Todos sabíamos ya que Shia LaBeouf lleva un tiempo más p’allá que p’acá. Lo que no sabíamos es que además de estar como una cabra, era idiota. Y lo ha confirmado en una entrevista para la revista Dazed.
A principios de año LaBeouf se metió en una galería de Los Ángeles a hacer una performance artística a lo Marina Abramovich Abramopug. Él estaba ahí sentado y la gente iba pasando por la sala para compartir un momento de intimidad silenciosa con el actor.
Marina Abramopug, en plena performance
¿Y qué le paso a Shia mientras estaba ahí sentado sin decir nada? Pues que le «»»»»violaron«»»»». Y lo ponemos entre un montón de comillas porque la historia de lo que pasó tiene menos sentido que una carroza del PP en el Orgullo de Madrid.
Por lo visto una mujer acudió a la exposición acompañada de su novio y entró a la sala dejando al novio fuera. Se sentó delante de LaBeouf y empezó a acariciarle las piernas hasta que le quitó los pantalones y, según el actor, «empezó a violarme«.

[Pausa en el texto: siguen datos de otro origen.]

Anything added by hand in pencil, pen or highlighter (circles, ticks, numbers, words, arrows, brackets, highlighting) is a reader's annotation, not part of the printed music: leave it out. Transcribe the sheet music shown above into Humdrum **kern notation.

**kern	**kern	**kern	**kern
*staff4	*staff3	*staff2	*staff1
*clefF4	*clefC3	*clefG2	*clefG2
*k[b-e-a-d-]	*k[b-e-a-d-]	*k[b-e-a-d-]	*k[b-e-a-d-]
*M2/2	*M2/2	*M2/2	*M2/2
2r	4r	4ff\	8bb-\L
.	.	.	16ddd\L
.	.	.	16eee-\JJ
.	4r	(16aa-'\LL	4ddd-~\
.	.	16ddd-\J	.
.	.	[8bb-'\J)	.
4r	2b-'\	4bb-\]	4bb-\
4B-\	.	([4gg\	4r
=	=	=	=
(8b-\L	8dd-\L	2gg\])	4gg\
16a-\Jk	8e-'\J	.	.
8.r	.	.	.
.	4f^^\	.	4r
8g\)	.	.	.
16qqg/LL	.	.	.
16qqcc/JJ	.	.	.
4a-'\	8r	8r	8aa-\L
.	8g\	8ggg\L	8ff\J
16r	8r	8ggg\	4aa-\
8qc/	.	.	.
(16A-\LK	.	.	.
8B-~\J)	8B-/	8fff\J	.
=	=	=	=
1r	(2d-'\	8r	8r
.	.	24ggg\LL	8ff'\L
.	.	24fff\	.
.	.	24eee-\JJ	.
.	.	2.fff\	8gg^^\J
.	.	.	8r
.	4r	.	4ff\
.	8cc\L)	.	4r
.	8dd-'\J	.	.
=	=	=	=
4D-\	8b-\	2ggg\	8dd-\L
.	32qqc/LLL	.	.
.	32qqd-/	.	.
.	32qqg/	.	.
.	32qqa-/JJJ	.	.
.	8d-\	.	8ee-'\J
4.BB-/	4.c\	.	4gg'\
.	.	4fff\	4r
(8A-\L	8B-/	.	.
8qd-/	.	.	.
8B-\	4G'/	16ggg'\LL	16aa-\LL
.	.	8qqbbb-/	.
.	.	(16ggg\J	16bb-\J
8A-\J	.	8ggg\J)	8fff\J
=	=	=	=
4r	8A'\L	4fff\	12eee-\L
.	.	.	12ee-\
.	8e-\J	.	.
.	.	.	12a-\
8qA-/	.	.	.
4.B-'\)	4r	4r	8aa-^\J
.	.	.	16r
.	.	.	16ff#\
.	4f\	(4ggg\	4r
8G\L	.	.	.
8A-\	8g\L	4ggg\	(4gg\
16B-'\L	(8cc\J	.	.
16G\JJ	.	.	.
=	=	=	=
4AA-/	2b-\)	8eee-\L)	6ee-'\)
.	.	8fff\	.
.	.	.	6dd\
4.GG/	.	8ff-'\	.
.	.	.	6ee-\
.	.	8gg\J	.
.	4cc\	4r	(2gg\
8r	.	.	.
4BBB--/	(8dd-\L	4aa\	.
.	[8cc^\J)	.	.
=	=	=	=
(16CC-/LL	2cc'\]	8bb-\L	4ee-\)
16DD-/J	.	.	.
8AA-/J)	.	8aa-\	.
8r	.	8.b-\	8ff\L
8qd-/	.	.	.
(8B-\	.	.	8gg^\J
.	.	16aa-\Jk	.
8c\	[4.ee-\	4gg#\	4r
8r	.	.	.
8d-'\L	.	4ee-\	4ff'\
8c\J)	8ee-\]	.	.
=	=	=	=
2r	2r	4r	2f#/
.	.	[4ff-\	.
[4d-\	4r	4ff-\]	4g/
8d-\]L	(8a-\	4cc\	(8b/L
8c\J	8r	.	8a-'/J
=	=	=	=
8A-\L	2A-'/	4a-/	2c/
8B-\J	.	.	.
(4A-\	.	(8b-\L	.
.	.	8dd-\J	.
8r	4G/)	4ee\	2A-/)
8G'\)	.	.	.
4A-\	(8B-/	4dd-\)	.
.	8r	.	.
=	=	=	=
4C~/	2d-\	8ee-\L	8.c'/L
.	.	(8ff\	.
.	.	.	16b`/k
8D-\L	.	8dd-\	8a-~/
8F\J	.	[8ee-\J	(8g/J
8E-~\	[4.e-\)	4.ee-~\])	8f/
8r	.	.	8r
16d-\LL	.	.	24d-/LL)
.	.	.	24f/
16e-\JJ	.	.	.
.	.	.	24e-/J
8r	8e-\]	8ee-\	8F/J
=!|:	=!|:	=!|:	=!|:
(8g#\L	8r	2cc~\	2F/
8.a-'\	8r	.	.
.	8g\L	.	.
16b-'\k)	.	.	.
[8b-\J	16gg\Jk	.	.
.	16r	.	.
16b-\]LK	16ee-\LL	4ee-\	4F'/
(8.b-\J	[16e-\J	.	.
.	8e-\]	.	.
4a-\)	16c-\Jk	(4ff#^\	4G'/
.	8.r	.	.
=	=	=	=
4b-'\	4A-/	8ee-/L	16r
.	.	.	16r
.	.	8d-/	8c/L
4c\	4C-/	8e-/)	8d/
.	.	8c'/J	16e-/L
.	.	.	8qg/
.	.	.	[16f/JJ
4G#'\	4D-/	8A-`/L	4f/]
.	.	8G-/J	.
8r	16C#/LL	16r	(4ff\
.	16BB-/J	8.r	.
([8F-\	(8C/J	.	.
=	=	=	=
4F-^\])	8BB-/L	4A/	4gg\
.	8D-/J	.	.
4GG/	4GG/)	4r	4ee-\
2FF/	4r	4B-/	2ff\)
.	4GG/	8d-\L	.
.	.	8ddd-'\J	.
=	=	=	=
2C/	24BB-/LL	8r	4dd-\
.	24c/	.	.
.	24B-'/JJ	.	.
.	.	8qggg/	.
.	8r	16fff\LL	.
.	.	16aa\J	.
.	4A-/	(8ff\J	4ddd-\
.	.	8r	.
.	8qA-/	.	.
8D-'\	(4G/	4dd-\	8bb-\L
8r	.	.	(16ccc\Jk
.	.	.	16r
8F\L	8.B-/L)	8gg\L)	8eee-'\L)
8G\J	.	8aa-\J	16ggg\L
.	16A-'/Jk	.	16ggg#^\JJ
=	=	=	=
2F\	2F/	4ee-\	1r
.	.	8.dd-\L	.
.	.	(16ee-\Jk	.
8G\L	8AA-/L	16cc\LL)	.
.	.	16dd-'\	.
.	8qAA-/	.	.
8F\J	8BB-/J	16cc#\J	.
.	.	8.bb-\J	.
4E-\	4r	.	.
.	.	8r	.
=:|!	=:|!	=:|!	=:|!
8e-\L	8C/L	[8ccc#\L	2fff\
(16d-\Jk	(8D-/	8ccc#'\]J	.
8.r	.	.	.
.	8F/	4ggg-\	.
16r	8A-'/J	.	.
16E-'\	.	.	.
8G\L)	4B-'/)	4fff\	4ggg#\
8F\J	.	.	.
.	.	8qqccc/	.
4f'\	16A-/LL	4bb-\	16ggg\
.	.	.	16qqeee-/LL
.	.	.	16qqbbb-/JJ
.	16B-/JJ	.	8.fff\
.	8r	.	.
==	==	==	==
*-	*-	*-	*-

El drama se desata cuando la mujer sale de la habitación y los que están haciendo cola ven que va despeinada y con el pintalabios como si fuera una travesti de after (vamos, que le hizo una mamada). La gente que esperaba a entrar en la exposición comenzó a comentar las pintas de la tía fresca, con la mala suerte de que en la cola estaba la novia de Shia, que iba a verle porque era EL DÍA DE SAN VALENTÍN.
Sí hija sí, no podían pasar más cosas. Bueno sí, cuando la novia entró en la exposición se sentó delante del actor y le pidió explicaciones pero como él no podía hablar porque estaba CREANDO ARTE se tuvieron que quedar mirándose tensamente en silencio viviendo EL DRAMA. «Fue doloroso» declara él.
Querido Shia:
No nos vengas con gilipolleces. Ni violación ni hostias, si esa chica te comió el pito fue porque le dejaste. Y no me vengas con el rollo de que eres artista y estabas incomunicado y bla, bla, bla, porque el tema de las violaciones es lo suficientemente serio como para no poner una excusa tan cutre. Si no querías que te la comiera, pues haberte levantado. Y si crees que tu «arte» es lo suficientemente importante como para joderte y aguantarte, entonces no te han violado. ¡Te has dejado!
Y lo peor es que tu novia va y se lo traga. El cuento, nos referimos. La que parece que se lo tragó fue la otra. ¡Venga va!